那一天,郭勤英因前一天24小時值班而在當天清早安排在家輪休。正準備吃晚飯,突然來了一陣急促的電話鈴聲,郭勤英抓起電話,隻聽到對方說:“快來!首長不太好。”一聽,郭勤英心裏有數了,猜測可能不隻是“不太好”。一路上,她的心情很糟,心跳特別快。郭勤英追憶說:“一般沒什麽大不了的事,辦公室不會打電話給我們,頭天我畢竟已值班一個晝夜。”急匆匆趕到三○一醫院南樓,隻見滿屋子是人,郭勤英刷的一下淚水就出來了。隨即,她跑到衛生間衝洗淚眼,很快加入到搶救工作之中。
搶救的時候,鄧小平的大部分家屬都在現場,“在隔壁的一間房子裏或走廊上”。郭勤英說,“卓秘書(卓琳)比較晚才到。他的家人也有心理準備,畢竟發生過類似的幾次。我們不相信這是真的,一直沒有放棄搶救,最終首長還是走了。”據傅春恩講,病重期間,江澤民、胡錦濤等中央領導曾到醫院看望鄧小平,也給醫療人員很大的鼓勵,表示要“全力以赴”。
一代偉人鄧小平終因在患帕金森病晚期,並發肺部感染,呼吸循環功能衰竭,搶救無效而離開人世。根據醫生解釋,他的心髒健康,肝脾也好,沒有老年人常見的糖尿病,致命的問題發生在神經係統,這在醫學上叫做“帕金森綜合症”,是一種沒有辦法根治的疾病。“他的心髒並沒有什麽厲害的病,他肝髒也好,也沒有糖尿病,就是後來神經係統不太好。由於帕金森病就影響他咳嗽,影響他吃東西,後來隻能吞咽,也影響他活動。他患帕金森症的時間也長,治了十幾年,到後來情況越來越差,再後來就是呼吸的問題了。”醫學專家吳蔚然說。

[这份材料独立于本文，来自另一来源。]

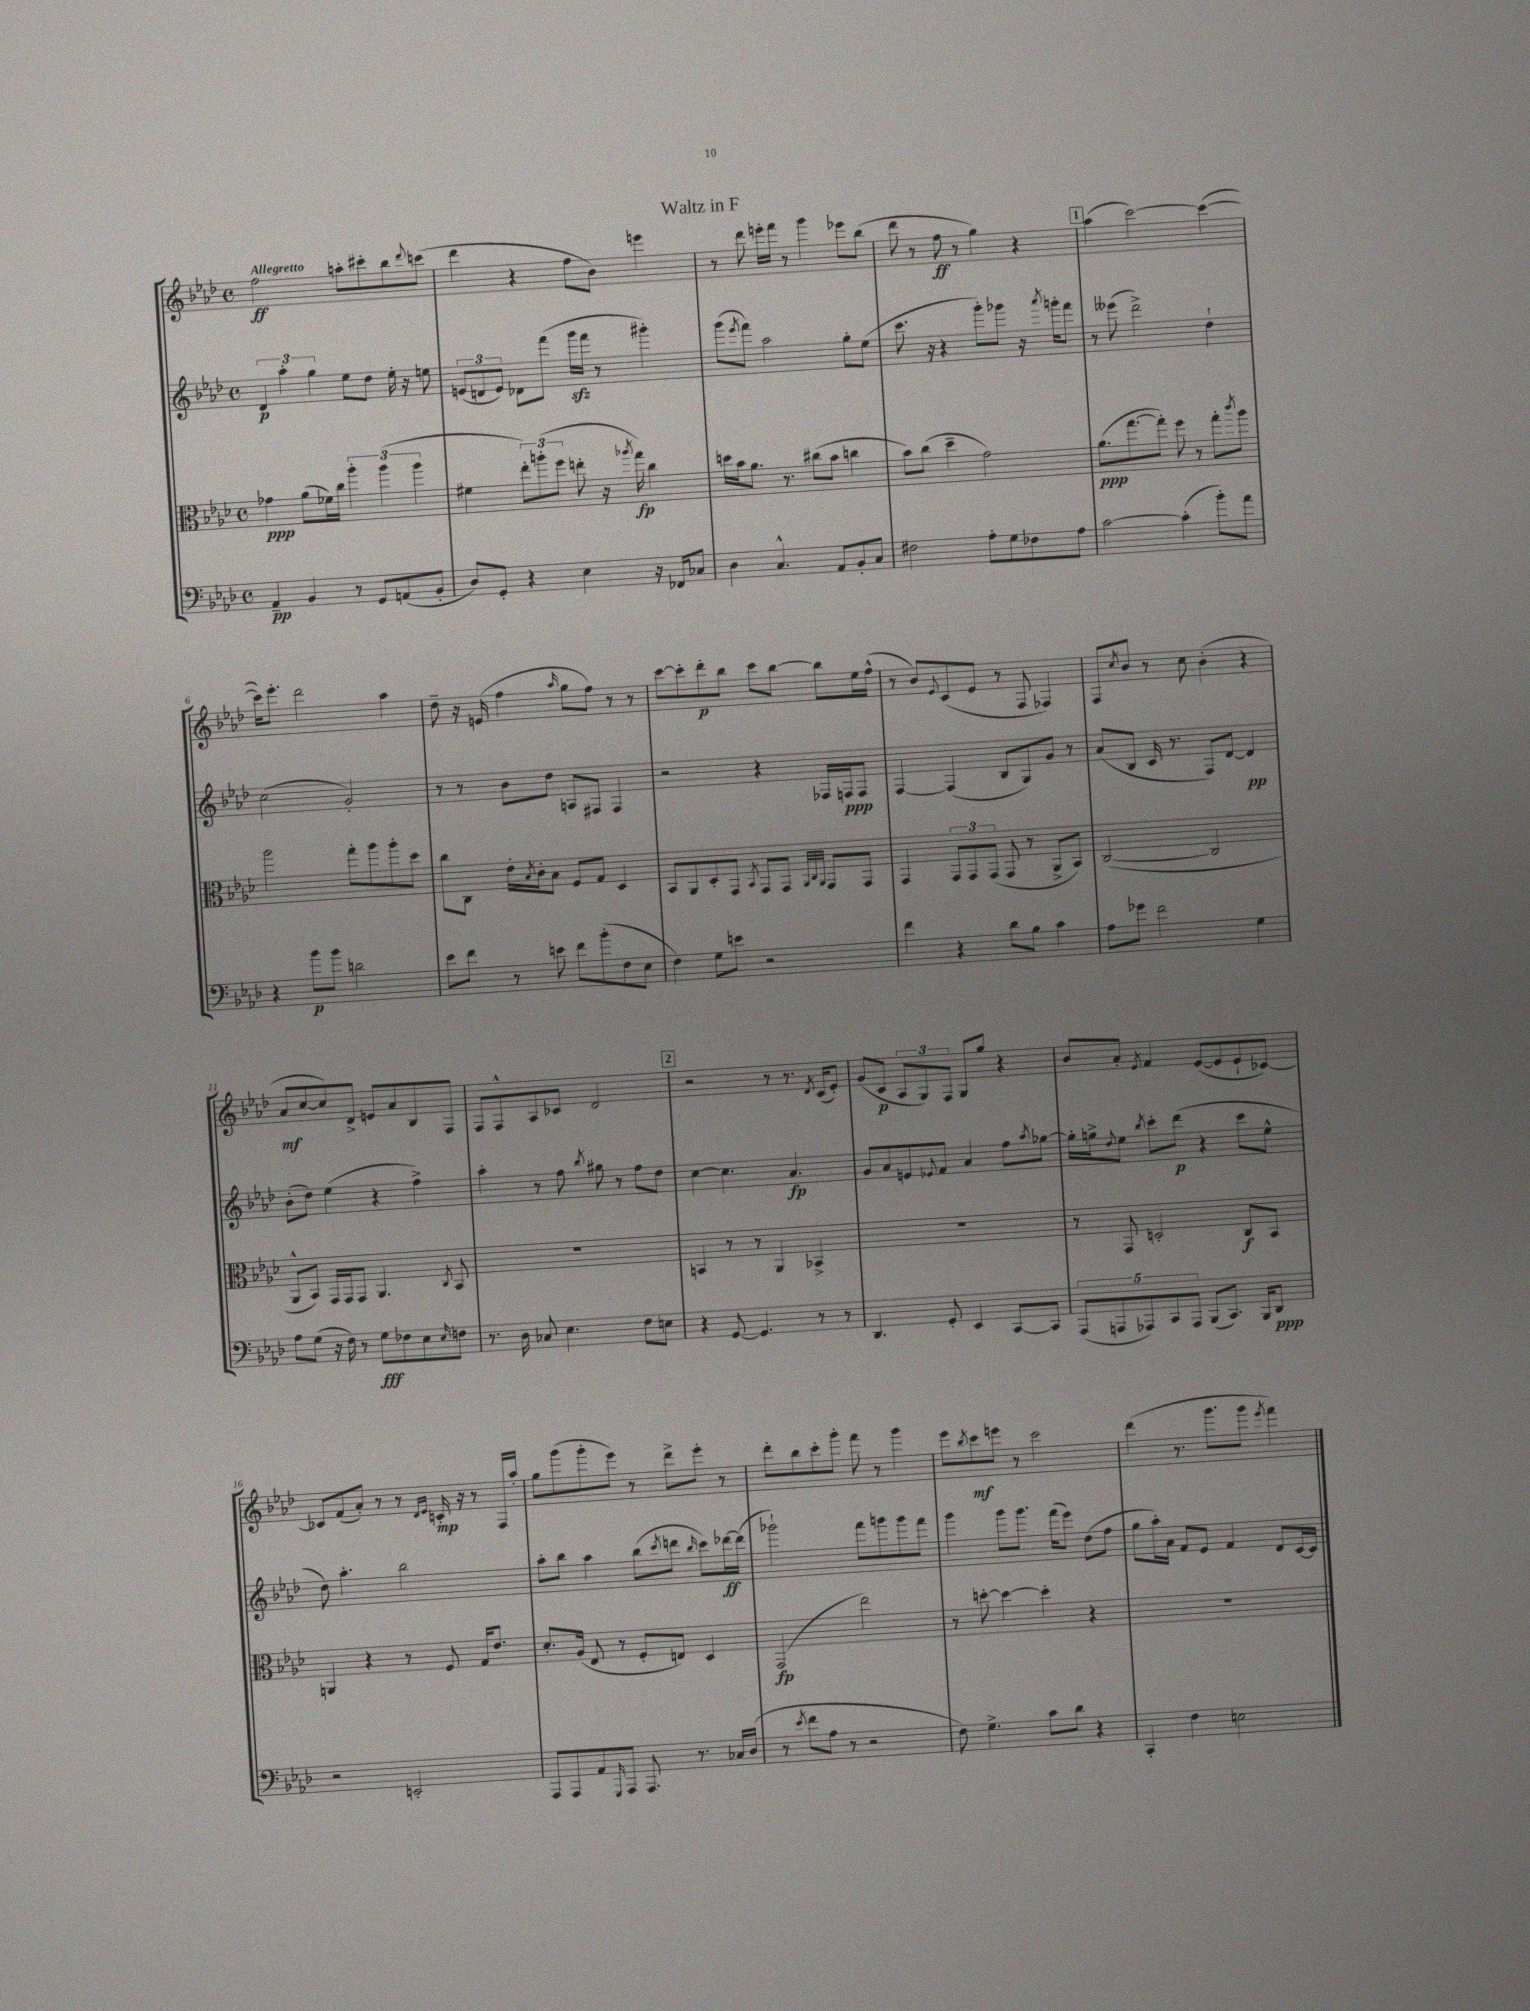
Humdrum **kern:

**kern	**dynam	**kern	**dynam	**kern	**dynam	**kern	**dynam
*part4	*part4	*part3	*part3	*part2	*part2	*part1	*part1
*staff4	*staff4	*staff3	*staff3	*staff2	*staff2	*staff1	*staff1
*clefF4	*	*clefC3	*	*clefG2	*	*clefG2	*
*k[b-e-a-d-]	*	*k[b-e-a-d-]	*	*k[b-e-a-d-]	*	*k[b-e-a-d-]	*
*M4/4	*	*M4/4	*	*M4/4	*	*M4/4	*
*met(c)	*	*met(c)	*	*met(c)	*	*met(c)	*
=1	=1	=1	=1	=1	=1	=1	=1
!	!	!	!	!	!	!LO:TX:a:B:t=Allegretto	!
4AA-~/	pp	4g-X\	ppp	6d-/	p	2ff\	ff
.	.	.	.	6aa-'\	.	.	.
4BB-/	.	(8a-\L	.	.	.	.	.
.	.	.	.	6gg\	.	.	.
.	.	16f-X\L)	.	.	.	.	.
.	.	16cc\JJ	.	.	.	.	.
8r	.	6aa-'\	.	8ee-\L	.	8aan'\L	.
8GG/L	.	.	.	8dd-\J	.	8ccc#X'\	.
.	.	(6aa-\	.	.	.	.	.
(8AAn/	.	.	.	16ee-'\	.	8bb-\	.
.	.	.	.	16r	.	.	.
.	.	6aa-\	.	.	.	.	.
.	.	.	.	.	.	8qqddd-/	.
8BB-'/J	.	.	.	8een\	.	(8cccn\J	.
=2	=2	=2	=2	=2	=2	=2	=2
8D-/L)	.	4f#X\	.	(12en/L	.	4ddd-\	.
.	.	.	.	12dn/	.	.	.
8GG'/J	.	.	.	.	.	.	.
.	.	.	.	12e/J)	.	.	.
4r	.	12ee-'\L)	.	8d-X\L	.	4r	.
.	.	(12aan'\	.	.	.	.	.
.	.	.	.	(8fff\J	.	.	.
.	.	12ff\J	.	.	.	.	.
4E-\	.	8een'\	.	16gggzz\LL	.	8ff\L	.
.	.	.	.	16fff\JJ	.	.	.
.	.	16r	.	8r	.	8b-\J)	.
.	.	8qaa-X/	.	.	.	.	.
.	.	16gg\)	fp	.	.	.	.
16r	.	4cc\	.	4ggg#X'\)	.	4eeen\	.
16FF-X/KL	.	.	.	.	.	.	.
8C-X/J	.	.	.	.	.	.	.
=3	=3	=3	=3	=3	=3	=3	=3
4D-\	.	16ddn\LL	.	(8ggg\L	.	8r	.
.	.	16b-\J	.	.	.	.	.
.	.	.	.	8qeee-/	.	.	.
.	.	8.a-\J	.	8fff\J)	.	8ddd-\	.
4.C^^/	.	.	.	2aa-\	.	16eeen'\LL	.
.	.	8.r	.	.	.	16fff\JJ	.
.	.	.	.	.	.	8r	.
.	.	(8cc#X\L	.	.	.	4ggg\	.
8AA-/L	.	8b-\J	.	.	.	.	.
8BB-'/	.	4ccn\	.	8gg'\L	.	8eee-X\L	.
8C/J	.	.	.	(8ee-\J	.	(8bb-\J	.
=4	=4	=4	=4	=4	=4	=4	=4
2F#X\	.	8b-\L)	.	8.ccc\	.	8ddd-\	.
.	.	(8cc\J	.	.	.	8r	.
.	.	.	.	16r	.	.	.
.	.	4dd-~\	.	4r	.	8ff\	ff
.	.	.	.	.	.	8r	.
8A-'\L	.	2g\)	.	8ggg'\L)	.	4gg\)	.
8G\	.	.	.	8ggg-X\J	.	.	.
8F-X\	.	.	.	16r	.	4r	.
.	.	.	.	8qaaa-/	.	.	.
.	.	.	.	16gggn'\KL	.	.	.
8A-\J	.	.	.	8fff\J	.	.	.
!!LO:REH:place=s1:t=1
=5	=5	=5	=5	=5	=5	=5	=5
[2c\	.	(8.a-\L	ppp	8r	.	(4aa-\	.
.	.	.	.	(8eee--X\	.	.	.
.	.	[8.gg\	.	.	.	.	.
.	.	.	.	2ddd-^\)	.	[2ccc\)	.
.	.	8gg'\J])	.	.	.	.	.
(4c'\]	.	8ff\	.	.	.	.	.
.	.	8r	.	.	.	.	.
8b-'\L)	.	8gg'\L	.	4dd-`\	.	(4ccc\_	.
.	.	8qccc/	.	.	.	.	.
8a-\J	.	8aa-\J	.	.	.	.	.
!!LO:LB:g=z
=6	=6	=6	=6	=6	=6	=6	=6
4r	.	2aa-\	.	(2cc\	.	16ccc\KL])	.
.	.	.	.	.	.	8.eee-'\J	.
8b-\L	p	.	.	.	.	2ddd-\	.
8b-\J	.	.	.	.	.	.	.
2dn\	.	8gg'\L	.	2g'/)	.	.	.
.	.	8aa-\	.	.	.	.	.
.	.	8aa-'\	.	.	.	4aa-\	.
.	.	8dd-\J	.	.	.	.	.
=7	=7	=7	=7	=7	=7	=7	=7
8e-\L	.	8cc\L	.	8r	.	8dd-~\	.
8f\J	.	8C\J	.	8r	.	16r	.
.	.	.	.	.	.	(16en/	.
8r	.	16e-'\LL	.	8b-\L	.	4ff\	.
.	.	8qB-/	.	.	.	.	.
.	.	16c'\J	.	.	.	.	.
8en\	.	8B-\J	.	8dd-\J	.	.	.
.	.	.	.	.	.	16qqaa-/	.
8f\L	.	8F/L	.	8An/L	.	8gg\L	.
(8b-'\	.	8G/J	.	8F#X/J	.	8ff\J)	.
8F\	.	4D-/	.	4F#/	.	8r	.
8E-\J	.	.	.	.	.	8r	.
=8	=8	=8	=8	=8	=8	=8	=8
4F\)	.	8BB-/L	.	2r	.	[8ccc\L	.
.	.	8AA-/	.	.	.	8ccc'\]	.
8G\L	.	8D-'/	.	.	.	8ddd-'\	p
8en\J	.	8GG/J	.	.	.	8bb-\J	.
.	.	8qBB-/	.	.	.	.	.
2r	.	8GG/L	.	4r	.	8ccc\L	.
.	.	8GG/J	.	.	.	[8bb-\J	.
.	.	32qqAA-/LLL	.	.	.	.	.
.	.	32qqC/	.	.	.	.	.
.	.	32qqAA-/JJJ	.	.	.	.	.
.	.	8GG/L	.	16F-X/LL	.	8bb-\L]	.
.	.	.	.	16Fn/J	ppp	.	.
.	.	8GG/J	.	8F/J	.	16ee-\L	.
.	.	.	.	.	.	(16ff^^\JJ	.
=9	=9	=9	=9	=9	=9	=9	=9
4f\	.	4GG/	.	[4F/	.	8r	.
.	.	.	.	.	.	8b-/L)	.
.	.	.	.	.	.	8qqe-/	.
4r	.	12GG/L	.	(4F/]	.	(8c/	.
.	.	12GG/	.	.	.	.	.
.	.	.	.	.	.	8e-/J	.
.	.	(12GG/J	.	.	.	.	.
8d-\L	.	8GG/	.	8B-/L	.	8r	.
8B-\J	.	8r	.	8G/)	.	8F/	.
4c\	.	8AA-^/L	.	8g/J	.	4F-X/)	.
.	.	8BB-/J)	.	8r	.	.	.
=10	=10	=10	=10	=10	=10	=10	=10
8A-\L	.	([2C/	.	(8a-/L	.	8F/L	.
.	.	.	.	.	.	8qcc/	.
8g-X\J	.	.	.	8B-/J	.	8b-/J	.
2f\	.	.	.	16c/	.	8r	.
.	.	.	.	8.r	.	.	.
.	.	.	.	.	.	8cc\	.
.	.	2C/]	.	8F/L)	.	(4b-'\	.
.	.	.	.	[8d-/J	.	.	.
4G\	.	.	.	4d-/]	pp	4r	.
!!LO:LB:g=z
=11	=11	=11	=11	=11	=11	=11	=11
8A-\L	.	8AA-^^/L	.	(8b-'\L	.	8a-/L	mf
(8G\J	.	8BB-/J)	.	8dd-\J)	.	[8cc/	.
16r	.	16GG/LL	.	(4ee-\	.	8cc/])	.
16F\)	.	16GG/J	.	.	.	.	.
8r	.	8GG/J	.	.	.	8d-^/J	.
8G\L	fff	4.AA-/	.	4r	.	8en/L	.
8F-X\	.	.	.	.	.	8a-/	.
8E-\	.	.	.	4ff^\)	.	8B-/	.
16qqE-/	.	8qC/	.	.	.	.	.
8Fn\J	.	8BB-/	.	.	.	8F/J	.
=12	=12	=12	=12	=12	=12	=12	=12
8.r	.	1r	.	4aa-'\	.	8F/L	.
.	.	.	.	.	.	8F^^/	.
16D-\	.	.	.	.	.	.	.
8C-X/	.	.	.	8r	.	8A-/	.
4.E-\	.	.	.	8ff\	.	8c-X/J	.
.	.	.	.	8qbb-/	.	.	.
.	.	.	.	8gg#X\	.	2d-/	.
.	.	.	.	8r	.	.	.
8F\L	.	.	.	8ff\L	.	.	.
8En\J	.	.	.	8dd-\J	.	.	.
!!LO:REH:place=s1:t=2
=13	=13	=13	=13	=13	=13	=13	=13
4r	.	4BBn/	.	[4cc\	.	2r	.
[8GG/	.	8r	.	4.cc\]	.	.	.
4.GG/]	.	8r	.	.	.	.	.
.	.	4AA-/	.	.	.	8r	.
.	.	.	.	4.a-/	fp	8.r	.
8r	.	4BB-X^/	.	.	.	.	.
.	.	.	.	.	.	8qd-/	.
.	.	.	.	.	.	(16c/KL	.
8r	.	.	.	.	.	8e-'/J)	.
=14	=14	=14	=14	=14	=14	=14	=14
4.DD-/	.	1r	.	8g/L	.	(8g/L	.
.	.	.	.	8a-/	.	8c/J	p
.	.	.	.	8en/	.	12A-/L	.
.	.	.	.	.	.	12G/)	.
.	.	.	.	8qqe-X/	.	.	.
8GG'/	.	.	.	8f/J	.	.	.
.	.	.	.	.	.	12F/J	.
4EE-/	.	.	.	4a-/	.	8G/L	.
.	.	.	.	.	.	8gg/J	.
[8CC/L	.	.	.	8ff\L	.	4r	.
.	.	.	.	8qaa-/	.	.	.
8CC/J]	.	.	.	[8gg-X\J	.	.	.
=15	=15	=15	=15	=15	=15	=15	=15
(10AAA-/L	.	8r	.	16gg-'\LL]	.	8b-/L	.
.	.	.	.	16ggn^\J	.	.	.
10AAAn/	.	.	.	.	.	.	.
.	.	.	.	8qqdd-/	.	.	.
.	.	8GG/	.	8ee-\J	.	8a-'/J	.
10AAA-X/)	.	.	.	.	.	.	.
.	.	.	.	8qbb-/	.	8qe-/	.
.	.	2Dn'/	.	8ccc'\L	.	4f/	.
10CC/	.	.	.	.	.	.	.
.	.	.	.	(8ddd-\J	p	.	.
10AAA-/J	.	.	.	.	.	.	.
(8BBB-/L	.	.	.	4r	.	([8e-/L	.
8.CC/J)	.	.	.	.	.	8e-/]	.
.	.	8C/L	f	8ccc\L	.	8e-`/	.
16BBB-/KL	.	.	.	.	.	.	.
8DD-/J	ppp	8BB-/J	.	8ee-^^\J	.	[8c-X/J)	.
!!LO:LB:g=z
=16	=16	=16	=16	=16	=16	=16	=16
2r	.	4AAn/	.	8dd-\)	.	8c-X/L]	.
.	.	.	.	4.aa-'\	.	(8f/	.
.	.	4r	.	.	.	8a-'/J)	.
.	.	.	.	.	.	8r	.
2EEn'/	.	8r	.	2bb-\	.	8r	.
.	.	.	.	.	.	16qqd-/LL	.
.	.	.	.	.	.	16qqe-/JJ	.
.	.	8F/	.	.	.	16cn'/	mp
.	.	.	.	.	.	16r	.
.	.	16G/KL	.	.	.	8r	.
.	.	8.e-/J	.	.	.	.	.
.	.	.	.	.	.	16F/LL	.
.	.	.	.	.	.	16aa-'/JJ	.
=17	=17	=17	=17	=17	=17	=17	=17
8AAA-/L	.	8.d-'/L	.	8aa-'\L	.	8gg\L	.
8AAA-/	.	.	.	8bb-\J	.	(8ggg\	.
.	.	(16A-/Jk	.	.	.	.	.
8AA-/	.	8E-/	.	4aa-\	.	8ggg'\	.
16qqGGG/	.	.	.	.	.	.	.
8AAA-/J	.	8r	.	.	.	8eee-\J)	.
8.AAA-/	.	8F'/L	.	(8bb-\L	.	8r	.
.	.	.	.	8qccc/	.	.	.
.	.	8En/J)	.	8dddn\J	.	8ddd-^\L	.
8.r	.	.	.	.	.	.	.
.	.	.	.	16qqbb-/	.	.	.
.	.	4D-/	.	8ccc\L)	.	8eee-'\J	.
16C-X/LL	.	.	.	[16ddd-X\L	ff	8r	.
(16D-/JJ	.	.	.	(16ddd-\JJ]	.	.	.
=18	=18	=18	=18	=18	=18	=18	=18
8r	.	(2GG/	fp	2ggg-X`\)	.	8ddd-'\L	.
8qe-/	.	.	.	.	.	.	.
8f\L	.	.	.	.	.	8bb-\	.
8A-\J	.	.	.	.	.	8ccc'\	.
8r	.	.	.	.	.	8ggg'\J	.
2r	.	2ee-\)	.	8fff\L	.	8fff\	.
.	.	.	.	8gggn\	.	8r	.
.	.	.	.	8ggg\	.	4ggg\	.
.	.	.	.	8fff\J	.	.	.
=19	=19	=19	=19	=19	=19	=19	=19
8F\)	.	8r	.	4ggg\	.	8eee-\L	.
.	.	.	.	.	.	8qbb-/	.
4.G^\	.	[8ddn'\	.	.	.	8ccc\	mf
.	.	4dd\_	.	8ggg\L	.	8eeen\J	.
.	.	.	.	8.ggg\J	.	8r	.
8c\L	.	4dd'\]	.	.	.	2ccc\	.
.	.	.	.	(16fff\KL	.	.	.
8d-\J	.	.	.	8eee-\J)	.	.	.
4r	.	4r	.	(8dd-\L	.	.	.
.	.	.	.	8ff\J	.	.	.
=20	=20	=20	=20	=20	=20	=20	=20
4CC'/	.	1r	.	8gg\L	.	(4ddd-\	.
.	.	.	.	16aa-'\L)	.	.	.
.	.	.	.	16a-\JJ	.	.	.
4F\	.	.	.	8f/L	.	8.r	.
.	.	.	.	8e-/J	.	.	.
.	.	.	.	.	.	8.ggg\L	.
2En\	.	.	.	4f/	.	.	.
.	.	.	.	.	.	8ggg\J	.
.	.	.	.	.	.	8qeee-/	.
.	.	.	.	8d-/L	.	4fff\)	.
.	.	.	.	[16c/L	.	.	.
.	.	.	.	16c/JJ]	.	.	.
==	==	==	==	==	==	==	==
*-	*-	*-	*-	*-	*-	*-	*-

卓琳帶著全家人來向他告別。4天以前,她就寫信給江澤民,轉告“鄧小平的囑托”:不搞遺體告別儀式,不設靈堂,解剖遺體,留下角膜,供醫學研究,把骨灰撒入大海裏。現在,她心裏明白這是最後的告別了,隻是非到別人說出來,她是不願意讓這種可怕的想法在腦子裏麵形成的。當時她隻想說:“老爺子,我在喊你!你聽見了沒有!”可是他什麽也聽不見了。勞累的一生已經終止,戰鬥的日子已成往事。他的心髒停止了跳動,那時是21時08分。當晚,京城晴空萬裏,皓月當空。
“一世風雲,赫赫雄威震。八鬥韜才,狠抓撥亂糾偏,神州防震蕩。爭朝夕,興廢運籌,抒構想,繪宏圖,贏得英聲遠播:總設計師民共仰。奕奕皇皇,清徽不可泯。廣樹豐碑五嶽小,九垓再譽新功:農戶脫貧,商家轉軌,收複金甌固國陲。殷期寶島回歸,談六條卓見,寄語台灣,例當仍步前蹤,雄張兩製,堯天舜甸笑開顏。椽筆十車,工聯百副,鹹頌偉人烈概。肅對九三老,勁節嘉猷,長使環球申敬仰。
“三番劫難,錚錚浩氣橫。滿腔義憤,怒斥推波助瀾,滄海任橫流。攪乾坤,是非顛倒,枉奇冤,罹黜罪,驚聞惡謗狂呼:大走資派黨同誅。紛紛擾擾,正道豈容汙。普沾渥惠四川先,億人頻傳勝事:渝宮題字,蓉館擬名,倡修鐵路酬群誌。倏報巨星殞落,盼七月良辰,推輪香港,孰料竟成遺願,浩歎千秋,蜀水巴山悲失色。白花萬朵,赤幟半竿,倍增悼者疚懷。痛億一鄉親,葵心淚眼,永教錦裏動哀思。”
世紀偉人鄧小平溘然離去。第二天淩晨,全世界都知道了。播音員在電台和電視上哀聲宣告,一遍又一遍,成千上萬座城市裏哀樂一刻不停,公共汽車全都披著白花和黑色絲帶。一列火車從香港九龍出發駛往廣州,忽然汽笛長鳴。噩耗傳出,神州震驚,世界震撼。